The Asian Development Bank (ADB) has approved the second phase of Cambodia’s Energy Transition Sector Development Programme (ETSDP) for $82.5 million. Cofinanced by the ASEAN Infrastructure Fund, the Asia–Pacific Climate Finance Fund, the Green Climate Fund, and the United Kingdom through the ASEAN Catalytic Green Finance Facility, the programme aims to provide comprehensive support for the country’s clean energy transition by combining policy reforms with investment projects in new technologies.  

The first subprogramme, approved in 2022, introduced pivotal policy measures that guided the energy sector toward a more efficient and renewable development pathway. Building on this foundation, subprogramme 2 advances regulatory reforms to strengthen the energy efficiency framework and enhance policy clarity to attract private sector investment. A key milestone under the subprogramme is the introduction of the country’s first set of regulations establishing Minimum Energy Performance Standards for electrical appliances, starting with air conditioners, which account for the largest share of energy consumption in the residential sector, ADB said on its website.

Subprogramme 2 will also establish an Energy Efficiency Revolving Fund aimed at facilitating access to finance for local small and medium-sized enterprises (SMEs) to invest in energy-efficient technologies. The revolving fund will be set up through a financial intermediation structure to enable local banks to extend loans to SMEs for energy efficiency investments. By mobilizing domestic financial institutions and supporting SMEs, the revolving fund is expected to accelerate the nationwide scale-up of energy efficiency investments.

Asian Development Bank (ADB) has approved $82.5 million for Phase 2 of Cambodia’s Energy Transition Sector Development Programme to support clean energy through policy reforms and investments.
The programme introduces energy efficiency standards, establishes a revolving fund for SME financing, and also aims to attract private investment.

“ADB is honoured to support Cambodia in its ambitious and transformative journey in the energy sector.

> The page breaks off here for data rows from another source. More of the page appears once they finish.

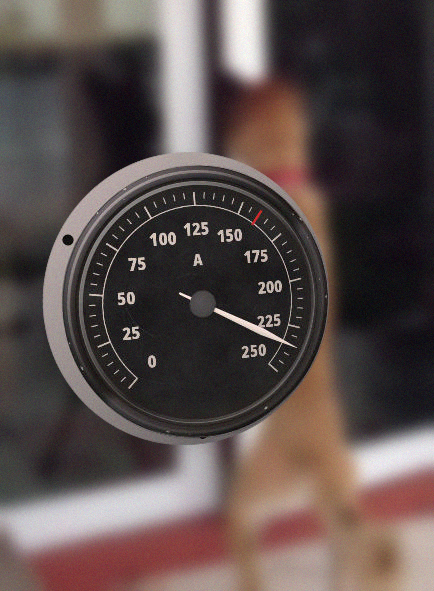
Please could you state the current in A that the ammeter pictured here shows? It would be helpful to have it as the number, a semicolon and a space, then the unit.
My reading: 235; A
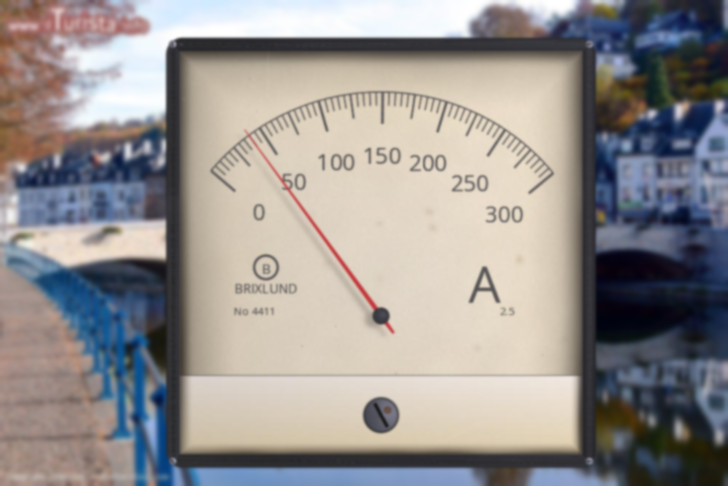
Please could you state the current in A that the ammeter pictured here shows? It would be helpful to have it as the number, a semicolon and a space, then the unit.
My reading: 40; A
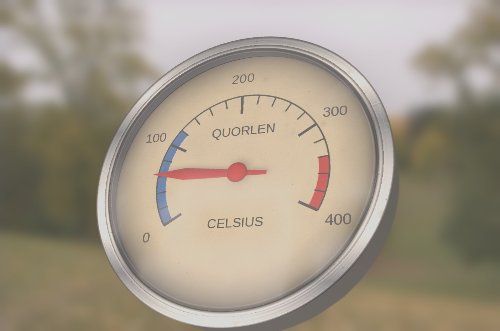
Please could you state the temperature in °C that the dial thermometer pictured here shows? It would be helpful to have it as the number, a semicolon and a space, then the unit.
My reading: 60; °C
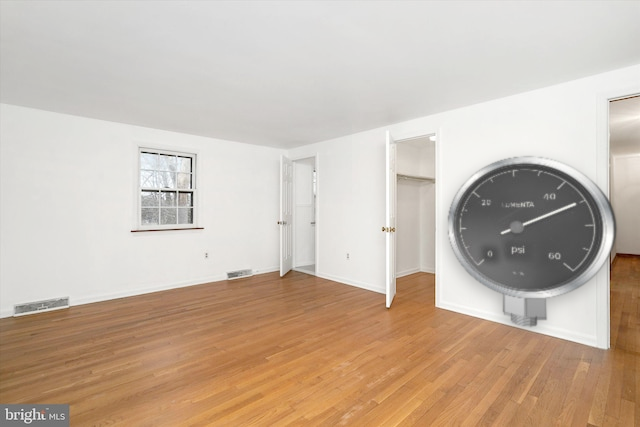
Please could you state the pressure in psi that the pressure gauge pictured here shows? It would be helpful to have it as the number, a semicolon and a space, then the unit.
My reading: 45; psi
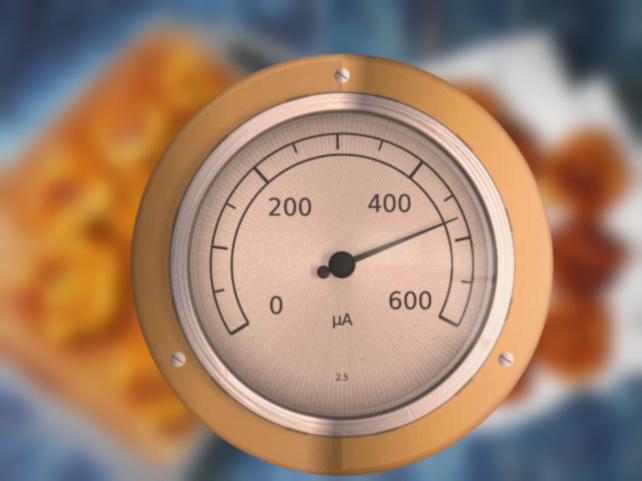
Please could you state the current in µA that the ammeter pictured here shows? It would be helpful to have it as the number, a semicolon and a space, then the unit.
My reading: 475; µA
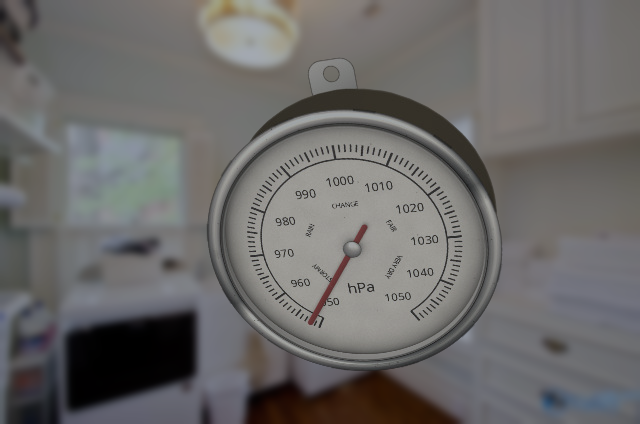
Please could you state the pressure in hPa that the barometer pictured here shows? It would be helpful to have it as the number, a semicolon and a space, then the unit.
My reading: 952; hPa
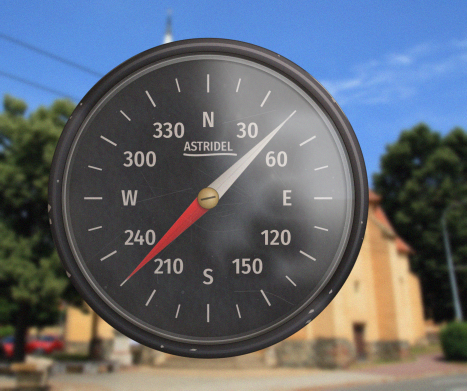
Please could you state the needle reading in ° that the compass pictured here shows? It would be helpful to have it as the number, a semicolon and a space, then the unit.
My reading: 225; °
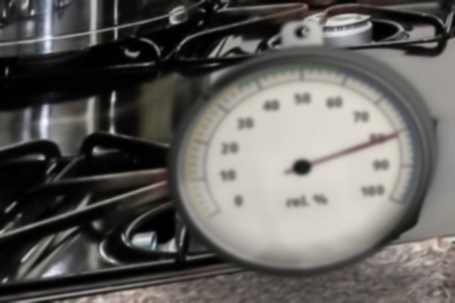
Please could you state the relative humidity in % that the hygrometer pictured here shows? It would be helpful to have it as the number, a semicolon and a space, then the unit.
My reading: 80; %
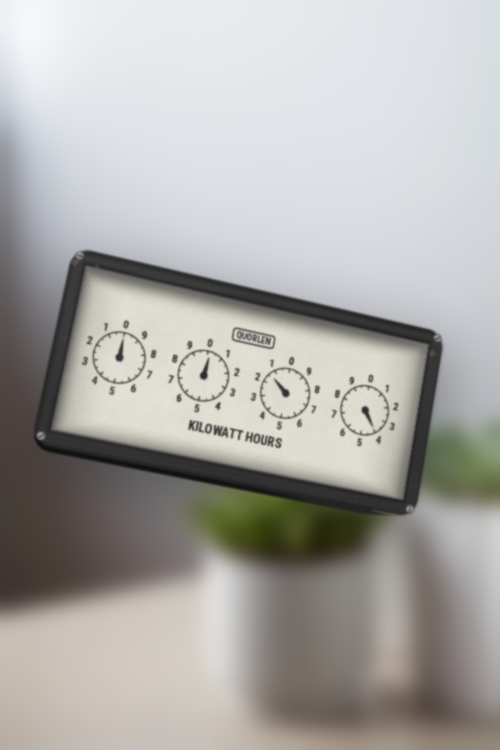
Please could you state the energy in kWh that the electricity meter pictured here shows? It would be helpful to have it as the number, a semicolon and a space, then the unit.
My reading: 14; kWh
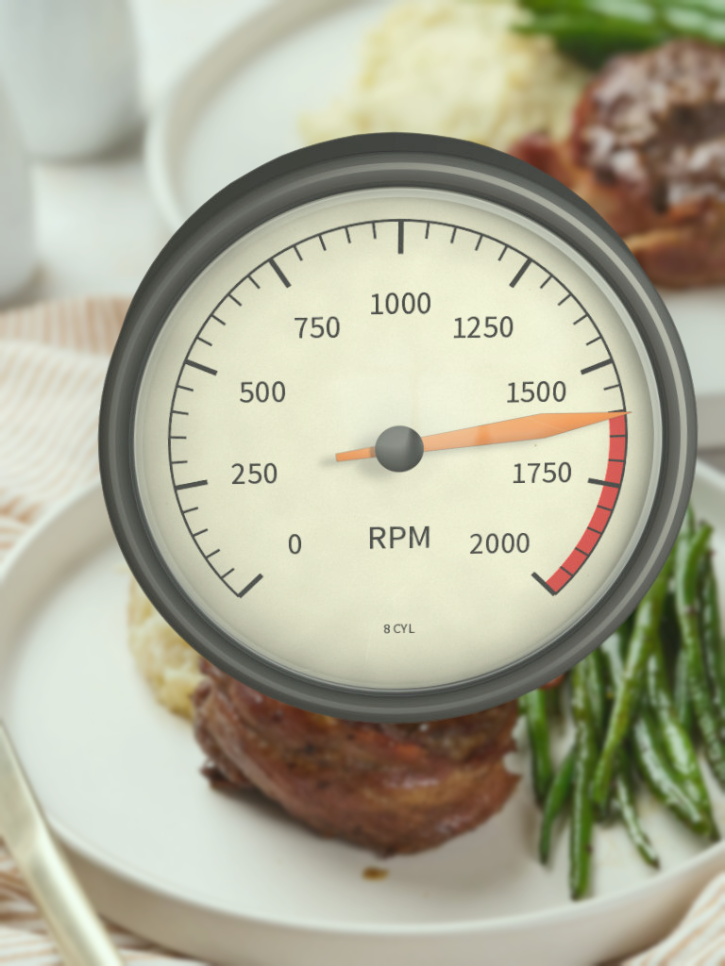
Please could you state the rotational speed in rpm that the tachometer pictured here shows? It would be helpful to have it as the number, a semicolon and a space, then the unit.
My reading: 1600; rpm
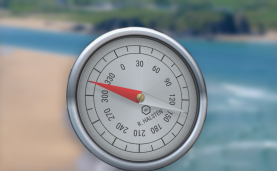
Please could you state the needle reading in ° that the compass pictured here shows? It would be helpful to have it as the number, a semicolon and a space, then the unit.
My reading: 315; °
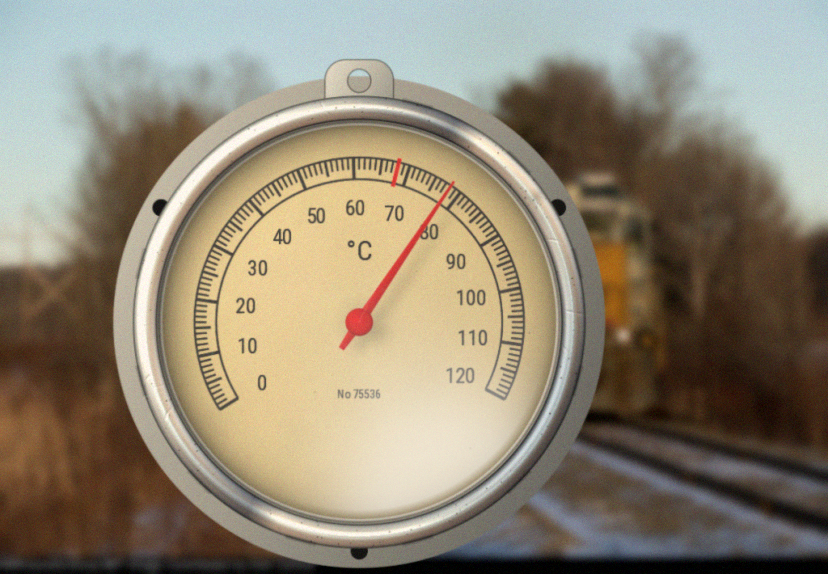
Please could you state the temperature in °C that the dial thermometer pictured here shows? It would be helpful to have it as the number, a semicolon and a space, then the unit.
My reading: 78; °C
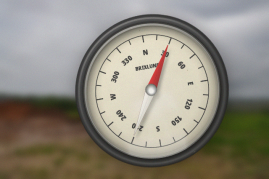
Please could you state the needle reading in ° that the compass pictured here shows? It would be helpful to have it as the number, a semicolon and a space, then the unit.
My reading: 30; °
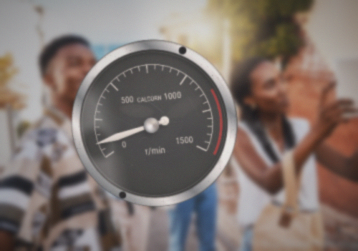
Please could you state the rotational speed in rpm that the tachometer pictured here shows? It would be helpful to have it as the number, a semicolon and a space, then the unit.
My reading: 100; rpm
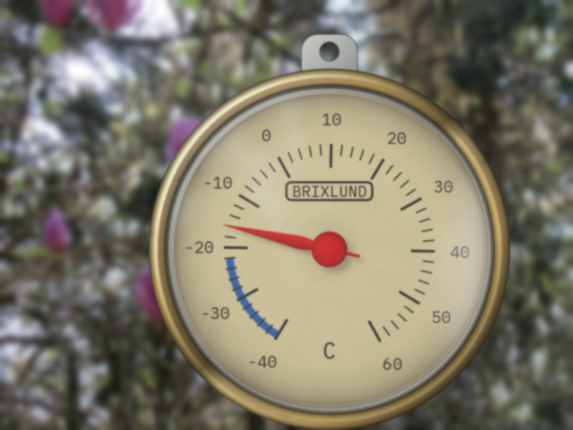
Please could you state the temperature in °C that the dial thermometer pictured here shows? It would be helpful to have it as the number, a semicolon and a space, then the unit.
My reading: -16; °C
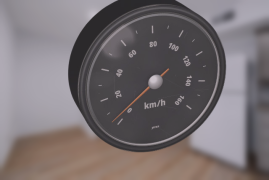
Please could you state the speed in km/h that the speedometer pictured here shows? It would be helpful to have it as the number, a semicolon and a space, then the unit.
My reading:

Through a comprehensive reform package, combining policy support with strategic investments, the Energy Transition Sector Development Programme will support turning the government’s ambitious vision into reality,” said ADB acting country director for Cambodia Anthony Gill. “This includes the goal of achieving 70 per cent renewable energy in the power mix by 2030, along with a strong commitment to advancing energy efficiency, which is essential to ensure that Cambodia’s growth remains both sustainable and affordable.”

Subprogramme 2 will be followed by a third phase in 2027, which will further deepen reforms by expanding the energy efficiency regulatory framework and introducing technical standards for renewable energy, buildings, and industry to further attract private sector investment.